Brandon Miree

No. 21, 40
- Position: Fullback

Personal information
- Born: April 14, 1981 (age 45) Cincinnati, Ohio, U.S.
- Listed height: 6 ft 0 in (1.83 m)
- Listed weight: 236 lb (107 kg)

Career information
- High school: Winton Woods (Forest Park, Ohio)
- College: Alabama; Pittsburgh;
- NFL draft: 2004: 7th round, 247th overall pick

Career history
- Denver Broncos (2004–2005); → Rhein Fire (2005); Green Bay Packers (2006);

Career NFL statistics
- Receptions: 9
- Receiving yards: 57
- Touchdowns: 0
- Stats at Pro Football Reference

= Brandon Miree =

American football player (born 1981)

Brandon Curtis Miree (born April 14, 1981) is an American former professional football player who was a fullback for the Green Bay Packers of the National Football League (NFL). He was selected by the Denver Broncos in the seventh round of the 2004 NFL draft. He played college football for the Alabama Crimson Tide and Pittsburgh Panthers.

==Early life==
Miree was born in Cincinnati, Ohio and attended Winton Woods High School in Forest Park, Ohio.

==College career==
Miree first played college football for the Alabama Crimson Tide from 1999 to 2001. He was redshirted in 1999. He rushed 94 times for 426 yards and six touchdowns in 2000. On September 12, 2001, it was reported that Miree had left the Alabama football team and was intending to transfer to another school.

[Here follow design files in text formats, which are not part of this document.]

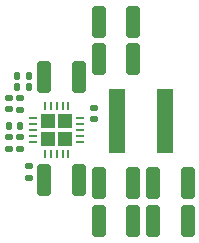
<source format=gtp>
%TF.GenerationSoftware,KiCad,Pcbnew,7.0.1*%
%TF.CreationDate,2023-05-11T16:23:10+02:00*%
%TF.ProjectId,Generic_Buck_Converter,47656e65-7269-4635-9f42-75636b5f436f,rev?*%
%TF.SameCoordinates,Original*%
%TF.FileFunction,Paste,Top*%
%TF.FilePolarity,Positive*%
%FSLAX46Y46*%
G04 Gerber Fmt 4.6, Leading zero omitted, Abs format (unit mm)*
G04 Created by KiCad (PCBNEW 7.0.1) date 2023-05-11 16:23:10*
%MOMM*%
%LPD*%
G01*
G04 APERTURE LIST*
G04 Aperture macros list*
%AMRoundRect*
0 Rectangle with rounded corners*
0 $1 Rounding radius*
0 $2 $3 $4 $5 $6 $7 $8 $9 X,Y pos of 4 corners*
0 Add a 4 corners polygon primitive as box body*
4,1,4,$2,$3,$4,$5,$6,$7,$8,$9,$2,$3,0*
0 Add four circle primitives for the rounded corners*
1,1,$1+$1,$2,$3*
1,1,$1+$1,$4,$5*
1,1,$1+$1,$6,$7*
1,1,$1+$1,$8,$9*
0 Add four rect primitives between the rounded corners*
20,1,$1+$1,$2,$3,$4,$5,0*
20,1,$1+$1,$4,$5,$6,$7,0*
20,1,$1+$1,$6,$7,$8,$9,0*
20,1,$1+$1,$8,$9,$2,$3,0*%
G04 Aperture macros list end*
%ADD10RoundRect,0.135000X0.135000X0.185000X-0.135000X0.185000X-0.135000X-0.185000X0.135000X-0.185000X0*%
%ADD11RoundRect,0.250000X-0.325000X-1.100000X0.325000X-1.100000X0.325000X1.100000X-0.325000X1.100000X0*%
%ADD12RoundRect,0.250000X0.325000X1.100000X-0.325000X1.100000X-0.325000X-1.100000X0.325000X-1.100000X0*%
%ADD13R,1.430000X5.500000*%
%ADD14RoundRect,0.135000X-0.185000X0.135000X-0.185000X-0.135000X0.185000X-0.135000X0.185000X0.135000X0*%
%ADD15RoundRect,0.140000X0.170000X-0.140000X0.170000X0.140000X-0.170000X0.140000X-0.170000X-0.140000X0*%
%ADD16RoundRect,0.135000X0.185000X-0.135000X0.185000X0.135000X-0.185000X0.135000X-0.185000X-0.135000X0*%
%ADD17RoundRect,0.140000X-0.170000X0.140000X-0.170000X-0.140000X0.170000X-0.140000X0.170000X0.140000X0*%
%ADD18RoundRect,0.140000X0.140000X0.170000X-0.140000X0.170000X-0.140000X-0.170000X0.140000X-0.170000X0*%
%ADD19RoundRect,0.250000X0.380000X-0.380000X0.380000X0.380000X-0.380000X0.380000X-0.380000X-0.380000X0*%
%ADD20RoundRect,0.250000X-0.380000X0.380000X-0.380000X-0.380000X0.380000X-0.380000X0.380000X0.380000X0*%
%ADD21RoundRect,0.062500X-0.062500X0.300000X-0.062500X-0.300000X0.062500X-0.300000X0.062500X0.300000X0*%
%ADD22RoundRect,0.062500X-0.300000X0.062500X-0.300000X-0.062500X0.300000X-0.062500X0.300000X0.062500X0*%
G04 APERTURE END LIST*
D10*
X103000000Y-107300000D03*
X101980000Y-107300000D03*
D11*
X113475000Y-119600000D03*
X116425000Y-119600000D03*
D12*
X111825000Y-119600000D03*
X108875000Y-119600000D03*
D10*
X103000000Y-108250000D03*
X101980000Y-108250000D03*
D12*
X111825000Y-105900000D03*
X108875000Y-105900000D03*
D13*
X110430000Y-111150000D03*
X114470000Y-111150000D03*
D14*
X102200000Y-109140000D03*
X102200000Y-110160000D03*
D11*
X113475000Y-116400000D03*
X116425000Y-116400000D03*
X104275000Y-116100000D03*
X107225000Y-116100000D03*
D15*
X101250000Y-110130000D03*
X101250000Y-109170000D03*
D11*
X104275000Y-107400000D03*
X107225000Y-107400000D03*
D16*
X102200000Y-113460000D03*
X102200000Y-112440000D03*
D17*
X108450000Y-109970000D03*
X108450000Y-110930000D03*
D18*
X102230000Y-111550000D03*
X101270000Y-111550000D03*
D12*
X111825000Y-116400000D03*
X108875000Y-116400000D03*
D14*
X102950000Y-114940000D03*
X102950000Y-115960000D03*
D19*
X106050000Y-111150000D03*
D20*
X104600000Y-111150000D03*
X106050000Y-112600000D03*
X104600000Y-112600000D03*
D21*
X106325000Y-109862500D03*
X105825000Y-109862500D03*
X105325000Y-109862500D03*
X104825000Y-109862500D03*
X104325000Y-109862500D03*
D22*
X103312500Y-110875000D03*
X103312500Y-111375000D03*
X103312500Y-111875000D03*
X103312500Y-112375000D03*
X103312500Y-112875000D03*
D21*
X104325000Y-113887500D03*
X104825000Y-113887500D03*
X105325000Y-113887500D03*
X105825000Y-113887500D03*
X106325000Y-113887500D03*
D22*
X107337500Y-112875000D03*
X107337500Y-112375000D03*
X107337500Y-111875000D03*
X107337500Y-111375000D03*
X107337500Y-110875000D03*
D14*
X101250000Y-112440000D03*
X101250000Y-113460000D03*
D12*
X111825000Y-102700000D03*
X108875000Y-102700000D03*
M02*

</source>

Miree then transferred to play for the Pittsburgh Panthers from 2002 to 2003. He rushed 214 times for 943	yards and four touchdowns in 2002 while also catching 11 passes for 123 yards. He totaled 115 rushing attempts for 573 yards and six touchdowns, and 16 receptions for 130 yards and one touchdown his senior year in 2003.

==Professional career==
===Denver Broncos===
Miree was selected by the Denver Broncos in the seventh round, with the 247th overall pick, of the 2004 NFL draft. He officially signed with the team on July 27, 2004. He was waived/injured on August 14 and reverted o injured reserve on August 16, 2004.

Miree was allocated to NFL Europe in 2005, where he played for the Rhein Fire during the 2005 NFL Europe season. He appeared in seven games, starting three, for the Fire, recording six receptions for 109 yards and one touchdown. He was waived by the Broncos on September 3, 2005, and signed to the team's practice squad on September 5, 2005. He signed a reserve/future contract with the Broncos on January 24, 2006. He was waived on September 2, 2006.

===Green Bay Packers===
Miree was signed to the practice squad of the Green Bay Packers on September 4, 2006. He was promoted to the active roster on September 26 and played in 10 games, starting three, for the Packers during the 2006 season, catching nine passes for 57 yards. He was waived on September 1, 2007.